> [ASSIGNMENT]: Filter out all lines without the word "вектра" from the data below, please, and copy the rest.

--- START ---

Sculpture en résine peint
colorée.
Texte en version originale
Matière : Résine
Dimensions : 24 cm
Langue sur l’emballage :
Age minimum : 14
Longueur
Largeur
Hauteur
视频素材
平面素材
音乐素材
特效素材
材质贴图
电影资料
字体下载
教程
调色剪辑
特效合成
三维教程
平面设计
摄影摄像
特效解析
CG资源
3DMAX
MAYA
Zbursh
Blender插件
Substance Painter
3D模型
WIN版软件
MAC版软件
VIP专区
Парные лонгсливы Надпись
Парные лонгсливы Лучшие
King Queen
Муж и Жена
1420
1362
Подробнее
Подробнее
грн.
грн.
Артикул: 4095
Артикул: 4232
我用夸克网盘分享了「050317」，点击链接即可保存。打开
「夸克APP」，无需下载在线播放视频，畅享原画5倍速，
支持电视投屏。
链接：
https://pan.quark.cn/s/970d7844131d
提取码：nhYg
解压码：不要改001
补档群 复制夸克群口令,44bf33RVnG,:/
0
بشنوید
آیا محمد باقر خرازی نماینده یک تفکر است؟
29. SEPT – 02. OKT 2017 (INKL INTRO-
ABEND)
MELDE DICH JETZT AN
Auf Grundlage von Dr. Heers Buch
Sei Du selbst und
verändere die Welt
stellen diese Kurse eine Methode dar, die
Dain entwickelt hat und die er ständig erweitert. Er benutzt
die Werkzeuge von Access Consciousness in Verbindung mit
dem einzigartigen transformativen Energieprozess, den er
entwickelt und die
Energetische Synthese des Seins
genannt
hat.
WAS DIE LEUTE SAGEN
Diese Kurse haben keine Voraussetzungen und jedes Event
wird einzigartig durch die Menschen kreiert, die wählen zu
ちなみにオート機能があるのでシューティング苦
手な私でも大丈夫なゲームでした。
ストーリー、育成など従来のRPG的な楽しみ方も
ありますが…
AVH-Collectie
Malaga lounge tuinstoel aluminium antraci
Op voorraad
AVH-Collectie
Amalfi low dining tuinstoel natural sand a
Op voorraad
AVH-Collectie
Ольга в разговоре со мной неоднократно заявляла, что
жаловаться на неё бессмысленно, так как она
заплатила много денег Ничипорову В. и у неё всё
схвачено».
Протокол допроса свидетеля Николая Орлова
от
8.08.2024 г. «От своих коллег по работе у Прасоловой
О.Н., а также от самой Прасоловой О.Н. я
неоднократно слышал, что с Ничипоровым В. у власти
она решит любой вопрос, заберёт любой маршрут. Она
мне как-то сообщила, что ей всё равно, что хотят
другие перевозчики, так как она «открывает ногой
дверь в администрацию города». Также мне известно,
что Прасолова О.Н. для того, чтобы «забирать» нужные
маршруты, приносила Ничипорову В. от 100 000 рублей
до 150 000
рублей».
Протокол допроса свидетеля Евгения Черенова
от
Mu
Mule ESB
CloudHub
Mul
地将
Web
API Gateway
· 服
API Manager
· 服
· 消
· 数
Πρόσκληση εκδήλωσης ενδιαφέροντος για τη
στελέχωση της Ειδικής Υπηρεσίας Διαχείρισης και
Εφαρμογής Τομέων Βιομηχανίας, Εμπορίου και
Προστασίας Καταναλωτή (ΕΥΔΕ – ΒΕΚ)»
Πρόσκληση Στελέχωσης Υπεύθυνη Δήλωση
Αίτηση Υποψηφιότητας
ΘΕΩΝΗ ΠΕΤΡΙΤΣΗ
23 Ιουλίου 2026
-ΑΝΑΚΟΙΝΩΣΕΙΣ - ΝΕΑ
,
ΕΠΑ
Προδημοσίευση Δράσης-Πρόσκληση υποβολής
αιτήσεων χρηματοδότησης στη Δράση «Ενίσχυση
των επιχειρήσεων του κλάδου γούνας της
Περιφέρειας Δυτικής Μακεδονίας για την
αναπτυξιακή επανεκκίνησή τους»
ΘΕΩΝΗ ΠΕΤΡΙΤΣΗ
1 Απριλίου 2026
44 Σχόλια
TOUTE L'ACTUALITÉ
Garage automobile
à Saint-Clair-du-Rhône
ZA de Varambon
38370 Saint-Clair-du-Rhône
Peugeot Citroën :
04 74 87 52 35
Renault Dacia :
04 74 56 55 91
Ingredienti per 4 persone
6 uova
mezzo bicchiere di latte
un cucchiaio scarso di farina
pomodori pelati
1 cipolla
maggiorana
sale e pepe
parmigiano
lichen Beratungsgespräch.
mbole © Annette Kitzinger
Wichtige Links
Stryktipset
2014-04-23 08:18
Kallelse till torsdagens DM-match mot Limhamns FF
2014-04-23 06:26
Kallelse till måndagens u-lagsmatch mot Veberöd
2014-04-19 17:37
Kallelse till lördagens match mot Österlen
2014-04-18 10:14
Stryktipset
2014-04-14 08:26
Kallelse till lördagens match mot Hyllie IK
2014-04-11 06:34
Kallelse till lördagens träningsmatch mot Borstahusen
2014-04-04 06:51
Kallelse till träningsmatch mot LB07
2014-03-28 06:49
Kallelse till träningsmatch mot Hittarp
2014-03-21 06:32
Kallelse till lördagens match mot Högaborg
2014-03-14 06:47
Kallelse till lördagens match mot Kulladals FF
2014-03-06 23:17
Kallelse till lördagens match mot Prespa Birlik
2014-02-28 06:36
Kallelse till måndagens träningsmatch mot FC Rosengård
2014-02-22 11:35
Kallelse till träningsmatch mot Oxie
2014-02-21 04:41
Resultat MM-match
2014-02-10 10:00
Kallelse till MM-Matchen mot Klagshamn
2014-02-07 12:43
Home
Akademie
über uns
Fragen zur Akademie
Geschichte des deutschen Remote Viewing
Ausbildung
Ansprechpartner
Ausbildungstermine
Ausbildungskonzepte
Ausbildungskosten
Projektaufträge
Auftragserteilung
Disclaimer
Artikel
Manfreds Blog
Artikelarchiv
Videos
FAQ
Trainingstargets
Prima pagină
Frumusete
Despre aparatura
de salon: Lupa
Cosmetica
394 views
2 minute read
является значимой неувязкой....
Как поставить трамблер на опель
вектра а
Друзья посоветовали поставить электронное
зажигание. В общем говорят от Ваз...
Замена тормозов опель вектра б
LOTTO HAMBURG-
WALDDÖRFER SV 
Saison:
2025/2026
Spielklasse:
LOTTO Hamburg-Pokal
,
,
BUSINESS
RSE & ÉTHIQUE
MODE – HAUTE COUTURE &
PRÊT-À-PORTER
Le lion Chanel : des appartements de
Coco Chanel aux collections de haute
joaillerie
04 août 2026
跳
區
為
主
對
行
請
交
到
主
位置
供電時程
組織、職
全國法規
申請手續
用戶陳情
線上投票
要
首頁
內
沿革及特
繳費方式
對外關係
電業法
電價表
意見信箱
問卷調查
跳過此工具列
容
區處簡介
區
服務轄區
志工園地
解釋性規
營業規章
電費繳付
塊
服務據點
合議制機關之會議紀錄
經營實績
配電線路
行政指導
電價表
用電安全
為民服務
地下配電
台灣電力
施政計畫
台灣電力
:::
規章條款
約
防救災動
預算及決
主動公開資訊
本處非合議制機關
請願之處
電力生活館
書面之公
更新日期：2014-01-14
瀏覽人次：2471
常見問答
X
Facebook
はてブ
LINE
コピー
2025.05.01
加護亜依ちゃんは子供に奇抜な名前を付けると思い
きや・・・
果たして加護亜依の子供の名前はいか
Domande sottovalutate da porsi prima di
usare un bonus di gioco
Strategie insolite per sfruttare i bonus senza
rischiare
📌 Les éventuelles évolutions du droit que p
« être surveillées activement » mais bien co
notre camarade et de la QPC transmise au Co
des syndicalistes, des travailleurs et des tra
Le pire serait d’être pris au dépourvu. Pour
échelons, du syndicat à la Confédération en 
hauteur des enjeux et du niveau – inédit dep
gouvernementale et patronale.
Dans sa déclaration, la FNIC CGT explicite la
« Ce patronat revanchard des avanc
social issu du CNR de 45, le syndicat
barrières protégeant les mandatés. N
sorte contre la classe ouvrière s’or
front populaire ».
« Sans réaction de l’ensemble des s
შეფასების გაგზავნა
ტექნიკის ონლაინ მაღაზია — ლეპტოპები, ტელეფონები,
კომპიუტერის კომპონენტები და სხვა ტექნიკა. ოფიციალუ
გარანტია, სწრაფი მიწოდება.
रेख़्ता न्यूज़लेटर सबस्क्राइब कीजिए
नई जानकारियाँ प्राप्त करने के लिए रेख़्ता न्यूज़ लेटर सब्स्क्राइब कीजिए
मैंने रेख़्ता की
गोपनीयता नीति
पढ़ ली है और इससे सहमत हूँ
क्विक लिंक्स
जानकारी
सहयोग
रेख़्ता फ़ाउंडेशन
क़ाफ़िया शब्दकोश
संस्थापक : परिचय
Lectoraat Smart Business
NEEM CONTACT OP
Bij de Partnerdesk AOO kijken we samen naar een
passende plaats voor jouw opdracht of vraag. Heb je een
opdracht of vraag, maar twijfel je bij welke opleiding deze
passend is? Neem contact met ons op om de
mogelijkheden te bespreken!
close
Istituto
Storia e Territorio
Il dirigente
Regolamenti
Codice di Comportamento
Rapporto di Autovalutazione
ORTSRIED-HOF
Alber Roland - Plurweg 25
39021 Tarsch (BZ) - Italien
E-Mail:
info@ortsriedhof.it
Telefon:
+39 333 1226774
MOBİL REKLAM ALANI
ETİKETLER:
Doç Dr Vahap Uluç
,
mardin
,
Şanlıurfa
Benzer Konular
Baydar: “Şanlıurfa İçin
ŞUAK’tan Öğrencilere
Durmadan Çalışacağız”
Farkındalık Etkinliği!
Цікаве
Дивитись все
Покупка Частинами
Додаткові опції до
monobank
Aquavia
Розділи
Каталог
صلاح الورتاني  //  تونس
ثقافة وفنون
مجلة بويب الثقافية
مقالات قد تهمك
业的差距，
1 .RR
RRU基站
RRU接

--- END ---

> [FINISHED TASK]:
вектра а
Замена тормозов опель вектра б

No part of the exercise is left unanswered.